The blaze was the worst in Delhi since 59 movie-goers died in a cinema in 1997, with the city’s poor planning and enforcement of building and safety regulations often responsible for such deadly incidents.
Tearful relatives spoke of receiving desperate calls from factory workers begging to be freed from the inferno in the dark, poorly lit premises in the commercial hub of Sadar Bazar from around 5:00am (23:30 GMT).
One father who was trapped inside the four-storey structure made a desperate phone call to ask that his children be looked after.
“Monu, brother, I am going to die today,” the man, named Musharaff said in the recording of a call played by the ABP Hindi language news channel.
“Please take care of my kids. I can’t breathe. There are so many others here. Just can’t breathe,” he kept repeating in Hindi, eventually breaking down towards the end of the call.
Authorities do not yet know if Musharaff survived the blaze.
One survivor, Sabi Abbas, told AFP he had just finished work and was about to go to sleep when he heard screams from the third floor.
“I rushed to the floor and saw the wires were dangling and on fire as acrid smoke filled up the corridor,” he said, adding that he ran out of the building with his wife and daughters.
The building was home to a number of manufacturing units producing items including schoolbags and packing materials which only aided the spread of the blaze, officials said.
Prime Minister Narendra Modi tweeted that the fire was “extremely horrific”, as authorities said they would offer financial assistance to the victims’ families and to survivors.
Locals said the factory also made purses and jackets, and had just one entrance and 20 rooms on each floor that were connected by one internal stairway.
“Most of the casualties happened because of suffocation,” witness Mohammed Khalil told AFP.
“After the fire, people didn’t have any way to get out and I believe many were asleep and because of the smoke, they got suffocated.”
Others told AFP they believed the fire started on the first floor, sparked by exposed wires, before spreading to an area used to store foam and plastic chairs.
Outside a nearby hospital morgue, anxious relatives and friends gathered to identify the bodies.
Naushad Ahmad was looking desperately for his missing friend, who he was unable to reach on his mobile phone.
“I have been to the factory and this tragedy was waiting to happen,” he told AFP.
“There was only one exit and entrance to the building… People didn’t get a chance to escape.”
Sajjamuddin Ahmad spent two hours searching for his father-in-law and brother-in-law before discovering they were dead, he told AFP.
Families of the victims said they were mostly migrant workers from Bihar, one of India’s most impoverished states. Some of them were paid just 1,000 rupees ($14) a month, they said.
Police and fire officials said at least 58 others were rescued. The flames had been extinguished and they did not expect to find more bodies, they added.
The cause of the blaze is not yet known but Delhi’s fire services director told the Press Trust of India news agency that the site had been operating without the required fire safety clearances.
The building’s owner and manager were arrested later Sunday, police told PTI.
Factories and small manufacturing units in big Indian cities are often located in old, cramped areas, where the cost of land is cheaper.
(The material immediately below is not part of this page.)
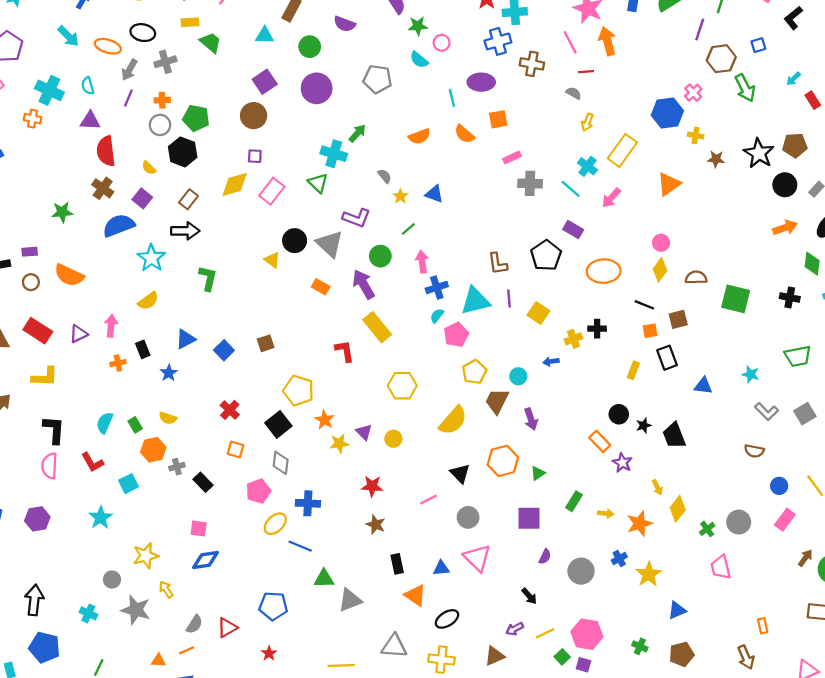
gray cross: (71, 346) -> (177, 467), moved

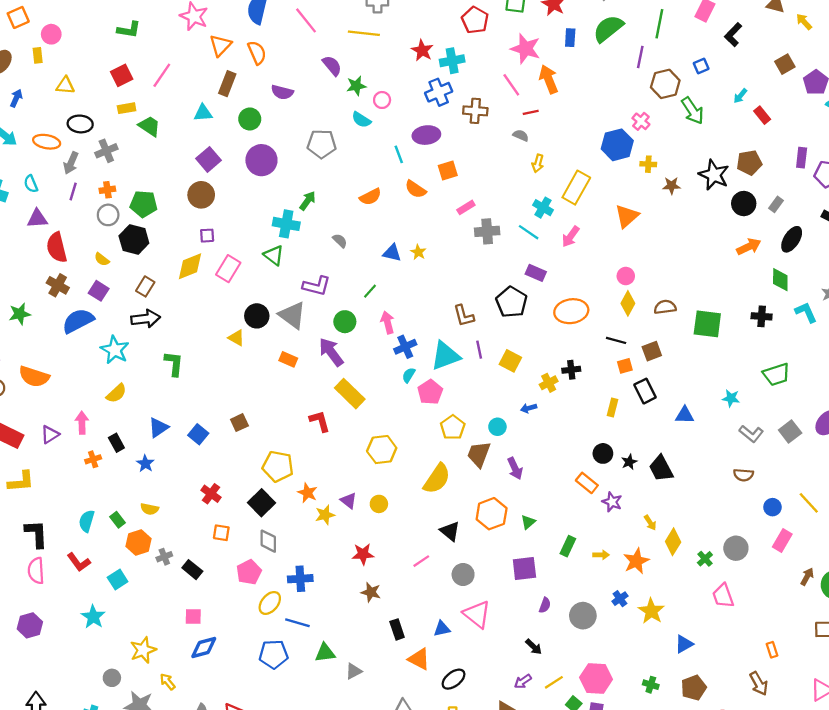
yellow star: (400, 196) -> (418, 252), moved
gray triangle: (350, 600) -> (354, 671), size x0.7
blue pentagon: (273, 606) -> (274, 654), moved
Such units often also serve as sleeping quarters for poor, mostly migrant, workers, who save money by bedding down at their workplaces.
The blaze was the latest in a series of fire tragedies to hit India in recent years.
In 2016, more than 100 people were killed after a massive explosion during a banned fireworks display in the southern state of Kerala.
In 2011, at least 90 patients died after a fire in a Kolkata hospital. In 2004, 94 children burnt to death in a fire at a school in Kumbakonam in the southern state of Tamil Nadu.
In January 2018 17 workers were killed after a blaze in a plastic manufacturing facility in New Delhi.